# 1 Gallon Horlicks



## bucky902 (May 30, 2013)

Picked this 1 gallon Horlick's up at the flea market i have a few difference sizes


----------



## bucky902 (May 30, 2013)

sizes


----------



## cowseatmaize (May 30, 2013)

Is that 1 gallon or is it 2/3rds? It looks a little small to me. Fill it up for curiosity sake please.
 Nice as the Racine in the circle either way.


----------



## bucky902 (May 30, 2013)

I filled it up holds 12cups so it is 3/4 gallon


----------



## deenodean (May 30, 2013)

nice gets Steve-o...I never saw the large one before...


----------



## cowseatmaize (May 30, 2013)

They're weird. There are Imperial half's, 20 oz., Gallons and many others that are and aren't listed. I bought mine for $10 because I liked it at the time. I kept my sugar in it for a while but didn't like that measuring out was so difficult. 
 I looked it up later and the book was at $25-30. I doubt I'd get my ten back now. Maybe at a flea market but the shipping wouldn't make it worth while any other way.
 I figure they'd be perfect for marbles, buttons, spare change (if there is such a thing) etc.


----------



## johnv (Jul 28, 2016)

I am going though my mom's stuff and found one which I will post here.  It is about 10.5 " tall.


----------



## CanadianBottles (Jul 28, 2016)

I like those Horlick's jars, only one I've got though is the little sample size, oddly enough.  I don't see them often, and I don't think I've seen a single one in Ontario or Quebec.  Not sure why.

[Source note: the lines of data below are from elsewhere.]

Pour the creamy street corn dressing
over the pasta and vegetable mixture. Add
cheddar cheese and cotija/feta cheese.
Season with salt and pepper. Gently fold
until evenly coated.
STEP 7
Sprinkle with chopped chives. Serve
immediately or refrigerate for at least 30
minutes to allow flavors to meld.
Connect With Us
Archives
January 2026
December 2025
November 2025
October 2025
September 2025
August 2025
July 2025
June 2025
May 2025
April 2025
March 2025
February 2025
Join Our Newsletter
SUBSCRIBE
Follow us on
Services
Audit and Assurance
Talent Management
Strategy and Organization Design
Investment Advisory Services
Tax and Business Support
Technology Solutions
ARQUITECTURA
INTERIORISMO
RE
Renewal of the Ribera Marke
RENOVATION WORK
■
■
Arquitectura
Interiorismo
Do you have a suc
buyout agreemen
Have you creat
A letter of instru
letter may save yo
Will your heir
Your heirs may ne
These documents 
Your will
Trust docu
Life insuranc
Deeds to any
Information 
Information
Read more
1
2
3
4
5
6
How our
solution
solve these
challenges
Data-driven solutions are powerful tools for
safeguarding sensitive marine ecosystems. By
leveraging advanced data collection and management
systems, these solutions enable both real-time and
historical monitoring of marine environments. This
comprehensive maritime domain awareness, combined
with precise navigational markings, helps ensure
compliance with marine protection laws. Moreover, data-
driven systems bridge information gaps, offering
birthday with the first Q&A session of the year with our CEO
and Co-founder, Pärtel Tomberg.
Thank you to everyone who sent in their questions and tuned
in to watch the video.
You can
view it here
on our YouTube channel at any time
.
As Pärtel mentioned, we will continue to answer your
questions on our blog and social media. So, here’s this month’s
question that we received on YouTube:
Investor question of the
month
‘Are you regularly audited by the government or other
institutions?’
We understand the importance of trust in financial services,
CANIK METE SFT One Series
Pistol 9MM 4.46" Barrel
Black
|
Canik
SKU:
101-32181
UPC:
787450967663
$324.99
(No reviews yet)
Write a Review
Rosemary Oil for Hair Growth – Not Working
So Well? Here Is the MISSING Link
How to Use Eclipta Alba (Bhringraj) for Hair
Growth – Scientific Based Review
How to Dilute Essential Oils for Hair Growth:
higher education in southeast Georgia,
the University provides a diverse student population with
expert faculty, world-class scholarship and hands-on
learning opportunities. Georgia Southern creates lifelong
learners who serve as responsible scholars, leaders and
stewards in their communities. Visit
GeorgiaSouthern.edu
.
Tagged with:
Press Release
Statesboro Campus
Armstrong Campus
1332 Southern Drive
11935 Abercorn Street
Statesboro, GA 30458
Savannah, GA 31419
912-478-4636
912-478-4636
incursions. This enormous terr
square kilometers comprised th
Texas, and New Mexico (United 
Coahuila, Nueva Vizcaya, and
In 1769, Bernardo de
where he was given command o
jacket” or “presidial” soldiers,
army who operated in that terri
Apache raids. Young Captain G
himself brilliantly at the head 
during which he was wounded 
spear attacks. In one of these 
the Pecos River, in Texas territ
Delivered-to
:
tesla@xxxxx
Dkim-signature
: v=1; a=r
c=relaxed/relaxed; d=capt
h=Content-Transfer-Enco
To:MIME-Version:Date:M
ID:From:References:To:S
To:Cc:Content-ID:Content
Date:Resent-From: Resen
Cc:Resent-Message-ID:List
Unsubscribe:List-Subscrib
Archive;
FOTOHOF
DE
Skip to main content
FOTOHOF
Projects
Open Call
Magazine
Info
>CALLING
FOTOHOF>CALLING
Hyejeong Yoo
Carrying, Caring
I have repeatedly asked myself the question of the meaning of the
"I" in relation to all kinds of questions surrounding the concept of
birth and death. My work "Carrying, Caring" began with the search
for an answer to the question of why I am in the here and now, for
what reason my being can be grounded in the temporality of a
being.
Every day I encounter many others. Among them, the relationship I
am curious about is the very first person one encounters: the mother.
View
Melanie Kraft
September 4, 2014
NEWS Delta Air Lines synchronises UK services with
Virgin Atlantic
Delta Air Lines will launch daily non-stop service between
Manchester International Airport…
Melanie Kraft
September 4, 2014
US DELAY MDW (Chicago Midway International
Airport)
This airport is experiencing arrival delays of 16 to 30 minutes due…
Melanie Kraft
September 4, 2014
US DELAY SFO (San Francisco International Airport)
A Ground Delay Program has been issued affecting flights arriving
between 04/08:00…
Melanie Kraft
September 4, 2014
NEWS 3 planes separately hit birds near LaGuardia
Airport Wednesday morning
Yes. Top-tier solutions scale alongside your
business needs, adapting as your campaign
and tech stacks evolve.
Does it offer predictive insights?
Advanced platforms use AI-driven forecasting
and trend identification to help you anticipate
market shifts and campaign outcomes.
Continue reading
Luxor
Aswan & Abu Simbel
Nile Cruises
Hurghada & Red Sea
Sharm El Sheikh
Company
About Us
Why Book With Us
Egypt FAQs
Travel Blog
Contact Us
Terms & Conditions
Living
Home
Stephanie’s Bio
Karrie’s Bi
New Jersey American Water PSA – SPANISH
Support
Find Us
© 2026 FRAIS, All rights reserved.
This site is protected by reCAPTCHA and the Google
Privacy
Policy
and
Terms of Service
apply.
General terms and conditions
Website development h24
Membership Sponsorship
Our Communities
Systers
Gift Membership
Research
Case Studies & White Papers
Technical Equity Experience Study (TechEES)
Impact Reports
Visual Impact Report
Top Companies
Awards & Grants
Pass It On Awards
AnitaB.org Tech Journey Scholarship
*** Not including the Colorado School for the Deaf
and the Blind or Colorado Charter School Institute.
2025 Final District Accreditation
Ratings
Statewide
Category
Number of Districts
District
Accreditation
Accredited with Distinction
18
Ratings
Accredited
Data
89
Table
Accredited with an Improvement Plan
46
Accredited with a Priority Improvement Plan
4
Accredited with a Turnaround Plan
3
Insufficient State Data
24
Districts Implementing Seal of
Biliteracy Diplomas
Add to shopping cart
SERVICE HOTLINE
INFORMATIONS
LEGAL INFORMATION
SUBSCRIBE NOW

As for that original one posted, I'm pretty sure that one's a store display.  I don't remember ever seeing a bottom like that on a non-display bottle at that time period.


----------



## jk666 (Jul 31, 2016)

I found this sample size recently.


----------



## hemihampton (Aug 5, 2016)

I found 4 of those little sample sizes in a privy a few months ago. LEON.


----------



## mctaggart67 (Aug 13, 2016)

Here's a large one from Montreal which is on sale at a local antiques mall (the tape is to secure a loose lid, which is possibly incorrectly matched with the jar). I've seen adverts in grocers' trade journals and these large sizes were part of the regular line offered to grocers for sale to the public and to restaurateurs, etc. for their customers.


----------